Bu Şekil çay sofrasıdır. Sofra kumaştan olacak, naylonda çay verilmez, konağa karşı saygısızlıktır. En güzel bıçak, kaşık kullanılacak.

Gittim Bahtiyar Hocamızın evine. Çay sofrası etrafında güzel sohbetler ettik. Bana Türkiye anılarını, özellikle İstanbul’u anlattı. Dedi ki: “Namık Kemal Zeybek kardeşim, beni Türkiye’ye çağırır ki jübilemi geçirsin ama doktorlar izin vermiyorlar. Ona göre de kaset göndereceğim ona.” Kaseti verdi, ben de getirip Feyzullah Budak Bey’e verdim. Bahtiyar Bey, bana yakın dostu, Türk dünyasında çok sevilen ünlü şairimiz Yavuz Bülent Bakiler’le dostluğundan konuşurdu. Ben de ona Türkiye’nin çeşitli yerlerindeki verdiğim konferanslardan, Üniversitemden, öğrencilerimden konuşurdum. Dedim ki: “Birkaç öğrenci, sizin şiirlerinizden tez yazmışlar.” Dedi ki: “Onları getir, arşivime koyacağım.” Ben de götürdüm. Hatırlamıyorum, Türkiye’nin hangi üniversitesinden onun hakkında doktor tezi yazmışlardı. Onu sevinerek getirip bana gösterdi. Bir gün ona, “Bu şiiri çok seviyorum,” dedim ve şiirini söyledim. Şiir “Geri Dön” adlanırdı. Şiire bayıldı, dedi ki: “Kimin şiiridir?” Dedim: “Sizin.” “Hangi kitabımdadır? Biliyor musun?” dedi. Dedim: “Yeşil yüzlü kitaptır, üstünde ‘Lirika’ yazılı.” Bir an içinde gitti, elinde yeşil yüzlü kitabı getirdi. “Bak, gör, bu kitaptadır,” dedi. Açtım kitabı, şiiri gösterdim. “Çok hoşuma gitti,” dedi. “Mutlaka bunu yeni basılan kitabıma koyacağım.” Eve geldim, nedense o kitabı aradım. Kitap kaybolmuştu. Kitapçılara, her yere baktım, kitap yoktu. İçimde bir acı kaldı: “Bu kitabı benden kim çaldı?” Bahtiyar Bey ölümünden sonra bana o yeşil yüzlü “Lirika” kitabını “gönderdi”. Aynen “Sırlar Dünyası” oldu. Bunu az sonra paylaşacağım sizlerle.

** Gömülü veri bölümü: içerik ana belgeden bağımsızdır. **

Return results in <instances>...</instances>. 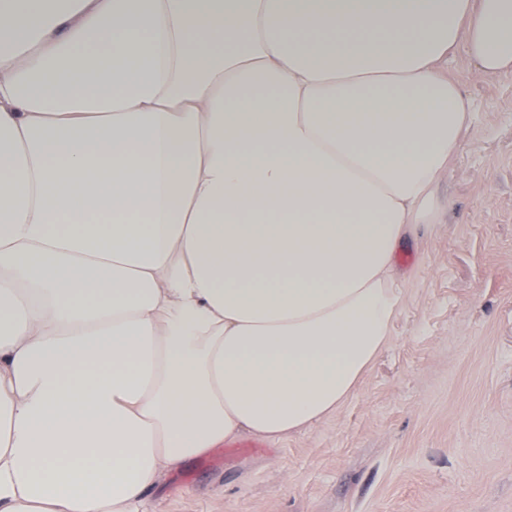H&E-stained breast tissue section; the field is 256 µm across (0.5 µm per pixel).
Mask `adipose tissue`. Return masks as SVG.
Masks as SVG:
<instances>
[{"label":"adipose tissue","instance_id":"obj_1","mask_svg":"<svg viewBox=\"0 0 512 512\" xmlns=\"http://www.w3.org/2000/svg\"><path fill=\"white\" fill-rule=\"evenodd\" d=\"M512 0H0V512H151L332 416Z\"/></svg>","mask_w":512,"mask_h":512}]
</instances>
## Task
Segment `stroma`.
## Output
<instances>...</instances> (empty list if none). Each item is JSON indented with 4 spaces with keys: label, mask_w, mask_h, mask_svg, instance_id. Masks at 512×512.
I'll return each instance as SVG.
<instances>
[{
    "label": "stroma",
    "mask_w": 512,
    "mask_h": 512,
    "mask_svg": "<svg viewBox=\"0 0 512 512\" xmlns=\"http://www.w3.org/2000/svg\"><path fill=\"white\" fill-rule=\"evenodd\" d=\"M448 73L473 117L397 257L390 343L335 415L187 463L155 512H512V75Z\"/></svg>",
    "instance_id": "35a3bbf8"
}]
</instances>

8 Mart Dünya Kadınlar Günü sabahıydı. “Azerbaycan” resmi devlet gazetesinin Türkiye temsilcisi olduğum için sürekli redaksiyona gidiyordum. Orada şube müdürü görevinde bulunan bir yazar kadın bana yaklaştı ve dedi: “Tebrik ederim. Dün Bahtiyar Bey televizyonda konuşuyordu. Dediler ki, bugün Dünya Kadınlar Günü’dür. Kadın arkadaşlarınız var mı?” sorusuna, “Tamilla Aliyeva-Abbashanlı,” dedi. Allah’ım, ne kadar sevindim! “Hayır olamaz!” dedim. Kadın gülümseyerek başıyla bir daha onayladı. Sanki Nobel ödülü almış gibi sevindim. O günden bu güne hala o tatlı sevinci yaşıyorum. Şimdi bana imzalayıp verdiği “Soru İşareti” kitabında böyle yazmış: “Fikir ve egide (fikir anlamında) bacım Tamilla Hanım için, 18.10.2003.” “Sandıktan Sesler” kitabını ise 18 Ocak 2003’te imzalayıp bana verdi.

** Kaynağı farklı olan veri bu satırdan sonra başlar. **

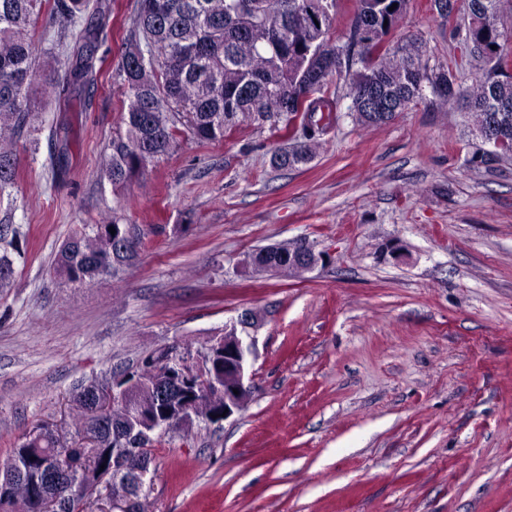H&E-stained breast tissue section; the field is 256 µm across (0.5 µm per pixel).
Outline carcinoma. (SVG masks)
<instances>
[{
    "label": "carcinoma",
    "instance_id": "1",
    "mask_svg": "<svg viewBox=\"0 0 512 512\" xmlns=\"http://www.w3.org/2000/svg\"><path fill=\"white\" fill-rule=\"evenodd\" d=\"M311 0H137L129 35L124 39L121 62L113 75L125 100L119 130L112 138L103 176L112 190L124 188L146 167L166 154L185 136L198 143L219 142L244 121L272 118L289 133L290 113L283 100L311 68L312 54L326 49L335 21L336 0L322 26L309 22ZM70 29L82 22L89 0H0V198L9 194L16 180L17 142L29 132L39 100L68 99L90 82L94 54L102 28L92 21L75 35L76 61L70 78L50 75L36 81L38 72L34 33L44 6ZM474 52L467 66L477 70L472 84L460 95H441L435 104L445 109L464 105L475 133L492 116L512 133V64L493 58L491 46L505 52L502 39L512 36V0H463ZM407 0H355L353 16L344 36L345 54L338 61L347 82L349 110L364 126H378L394 119L374 120L359 104V90L371 84L397 100L423 98L443 68L424 60L425 44L406 37L394 44L389 37L404 19ZM317 96L304 104L303 118L312 129L301 131L289 148L272 153L278 168L309 163L323 146L322 137L339 120L341 97L322 84ZM512 161L507 153L491 154L471 168L491 170ZM114 228L115 233L108 232ZM26 235L11 224H0V267L14 268L23 255ZM141 238L117 211L97 224H84L62 245L53 274L64 284L87 287L119 276L139 256ZM292 244L273 246L261 259L260 269L273 275L299 277L302 268L288 262ZM211 382L199 389V402L189 406L198 416L224 396L220 389L224 366L210 373ZM74 435L60 433L50 424L35 426L22 437L11 456L0 463V475L16 476L15 495L0 496V512H34L29 486L40 469L56 468L73 481L87 484L81 492L48 500L40 512H85L88 499L105 489L110 495L136 494L140 487L134 469L149 466L151 447L140 449L129 472L114 481L112 449L118 436L135 434L144 416L156 411L155 393L148 386L130 388L125 398L108 407H94L79 386L71 392Z\"/></svg>",
    "mask_w": 512,
    "mask_h": 512
}]
</instances>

2004’ün Nisan ayında “Küçük Hazardan Büyük Hazara – Türk Dünyası Şairler Şöleni” düzenlenmişti. Şöleni Elazığ Valiliği, Azerbaycan Yazarlar Birliği, “Vektör” İlim Merkezi birlikte düzenliyordu. Ben, tertip komitesindeydim, aynı zamanda sunucuydum, Elazığlı şair Ahmet Tevfik Ozan’la birlikte. Bir ekip olarak Bahtiyar Bey’i ziyarete gittik, hayli oturduk, konuştuk. Resim çektirdik. Toplantıda Bahtiyar Bey’e ödül verilecekti, sıhhati iyi değildi, gelemedi.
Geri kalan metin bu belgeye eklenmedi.